Earlier this month, the Missouri state senate initially approved a bill that would reinstate caps on non-economic damages in medical malpractice cases. Supporters of the caps have expressed concern that having no limits could increase insurance costs for doctors in Missouri, making it more attractive to practice medicine in other states. This could then result in a harder time finding health care for consumers, as well as higher health care costs.
The new bill provides that typically a $400,000 cap on non-economic damages would apply. For “catastrophic injuries” (including paralysis, brain injury and loss of vision), the cap is raised to $700,000. The cap is also raised to $700,000 in wrongful death cases. The bill provides that the caps would increase by 1.7% each year.
This is not the first time that the Missouri legislature has attempted to reinstate a non-economic damages cap. However, in the past, Democrats in the state senate were reluctant to sign on to the bills. The current senate bill was the work of bipartisan compromise which increased the limits for certain types of injuries, as well as death.
Although the bill has passed the state senate, it still needs approval from the state house. Earlier this month, the state house passed a separate measure to reinstate a non-economic damages cap. However, that measure capped all non-economic damages in medical malpractice cases at $350,000.
Turning our focus back to the North Carolina statutory cap, we might wonder whether it is possible for the North Carolina non-economic damages cap to be challenged as the Missouri cap was in 2012. In fact, this argument was made in the Spring 2012 issue of the North Carolina State Bar Journal in an article titled “The Brave New World of Malpractice Litigation.” The article cites a letter written shortly after the introduction of the North Carolina law by the former Chief Justice of the North Carolina Supreme Court which expressed his view that the law did violate the constitutional right to trial by jury.
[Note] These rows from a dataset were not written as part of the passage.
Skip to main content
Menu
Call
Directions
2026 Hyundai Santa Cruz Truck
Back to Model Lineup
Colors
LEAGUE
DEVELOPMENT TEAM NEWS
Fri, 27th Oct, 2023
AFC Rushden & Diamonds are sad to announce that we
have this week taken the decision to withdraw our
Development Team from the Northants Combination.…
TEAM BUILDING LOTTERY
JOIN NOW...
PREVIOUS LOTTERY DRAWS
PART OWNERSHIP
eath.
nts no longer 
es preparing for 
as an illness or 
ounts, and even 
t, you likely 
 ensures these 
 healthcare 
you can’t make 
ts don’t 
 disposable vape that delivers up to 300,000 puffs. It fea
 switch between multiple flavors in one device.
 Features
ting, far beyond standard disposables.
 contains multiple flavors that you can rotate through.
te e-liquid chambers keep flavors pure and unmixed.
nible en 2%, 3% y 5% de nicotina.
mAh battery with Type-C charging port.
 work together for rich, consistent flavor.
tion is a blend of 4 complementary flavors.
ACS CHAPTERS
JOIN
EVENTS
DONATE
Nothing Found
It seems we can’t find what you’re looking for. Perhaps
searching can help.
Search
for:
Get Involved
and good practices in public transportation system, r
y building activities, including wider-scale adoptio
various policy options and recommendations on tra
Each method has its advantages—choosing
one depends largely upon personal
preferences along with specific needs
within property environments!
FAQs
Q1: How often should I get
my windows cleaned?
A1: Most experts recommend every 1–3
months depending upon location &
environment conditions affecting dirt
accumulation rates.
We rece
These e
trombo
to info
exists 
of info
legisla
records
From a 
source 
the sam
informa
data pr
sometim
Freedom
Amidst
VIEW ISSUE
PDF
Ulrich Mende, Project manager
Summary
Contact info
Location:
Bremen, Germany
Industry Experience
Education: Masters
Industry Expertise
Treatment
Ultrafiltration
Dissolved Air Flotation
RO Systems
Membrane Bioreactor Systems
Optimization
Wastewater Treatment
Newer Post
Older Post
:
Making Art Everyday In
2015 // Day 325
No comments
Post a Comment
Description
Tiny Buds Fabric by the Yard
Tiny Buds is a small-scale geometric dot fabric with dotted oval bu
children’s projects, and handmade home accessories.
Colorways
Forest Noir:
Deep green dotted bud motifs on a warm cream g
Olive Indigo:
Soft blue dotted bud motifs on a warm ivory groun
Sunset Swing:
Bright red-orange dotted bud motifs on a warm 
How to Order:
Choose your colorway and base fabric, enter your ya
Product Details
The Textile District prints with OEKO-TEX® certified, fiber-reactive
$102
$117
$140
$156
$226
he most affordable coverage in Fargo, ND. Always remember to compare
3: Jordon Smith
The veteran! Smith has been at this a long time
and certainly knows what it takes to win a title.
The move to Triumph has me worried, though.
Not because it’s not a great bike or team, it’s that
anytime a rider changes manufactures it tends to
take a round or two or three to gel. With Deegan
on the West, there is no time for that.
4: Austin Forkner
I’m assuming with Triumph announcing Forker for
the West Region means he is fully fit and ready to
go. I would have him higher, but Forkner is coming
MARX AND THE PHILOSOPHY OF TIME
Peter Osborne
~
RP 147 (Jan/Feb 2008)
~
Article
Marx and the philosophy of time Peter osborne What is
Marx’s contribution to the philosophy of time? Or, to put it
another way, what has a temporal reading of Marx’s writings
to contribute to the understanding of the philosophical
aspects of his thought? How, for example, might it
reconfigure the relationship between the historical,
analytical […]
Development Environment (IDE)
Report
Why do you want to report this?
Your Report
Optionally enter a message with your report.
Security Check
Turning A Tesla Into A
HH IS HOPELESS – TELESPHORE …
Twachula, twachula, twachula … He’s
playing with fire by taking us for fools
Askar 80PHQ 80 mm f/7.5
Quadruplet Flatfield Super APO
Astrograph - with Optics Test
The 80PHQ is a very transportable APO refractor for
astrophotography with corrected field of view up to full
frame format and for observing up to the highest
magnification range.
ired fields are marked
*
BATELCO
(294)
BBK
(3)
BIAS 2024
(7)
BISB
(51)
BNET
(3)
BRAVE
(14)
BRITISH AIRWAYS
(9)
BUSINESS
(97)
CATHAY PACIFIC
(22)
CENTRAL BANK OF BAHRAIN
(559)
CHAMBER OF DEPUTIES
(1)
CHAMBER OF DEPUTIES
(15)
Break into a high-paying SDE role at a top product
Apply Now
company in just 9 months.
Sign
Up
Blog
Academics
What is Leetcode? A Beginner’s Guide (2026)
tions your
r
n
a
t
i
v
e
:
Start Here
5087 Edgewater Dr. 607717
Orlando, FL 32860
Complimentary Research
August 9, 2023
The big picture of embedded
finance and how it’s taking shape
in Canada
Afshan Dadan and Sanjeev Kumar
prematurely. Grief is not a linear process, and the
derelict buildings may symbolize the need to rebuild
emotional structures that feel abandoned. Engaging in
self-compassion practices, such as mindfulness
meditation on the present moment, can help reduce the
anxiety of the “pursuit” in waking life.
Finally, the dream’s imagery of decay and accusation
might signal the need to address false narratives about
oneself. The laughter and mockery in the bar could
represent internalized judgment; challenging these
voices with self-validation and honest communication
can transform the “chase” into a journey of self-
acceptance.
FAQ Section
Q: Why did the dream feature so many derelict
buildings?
The North Carolina Constitution states that “In all controversies at law respecting property, the ancient mode of trial by jury is one of the best securities of the rights of the people, and shall remain sacred and inviolable.” The former Chief Justice stated that “[t]he North Carolina Supreme Court has long recognized that compensatory damages, including damages for ‘mental and physical pain,’ is a form of ‘property’ protected by the constitutional right to trial by jury.” While “the right to have punitive damages assessed… is not property,” “the right to recover actual or compensatory damages is property.” The former Chief Justice concluded that “the right to have a jury determine the amount of compensatory damages, including noneconomic damages” is “sacred and inviolable” and “cannot be eliminated or restricted by the General Assembly.”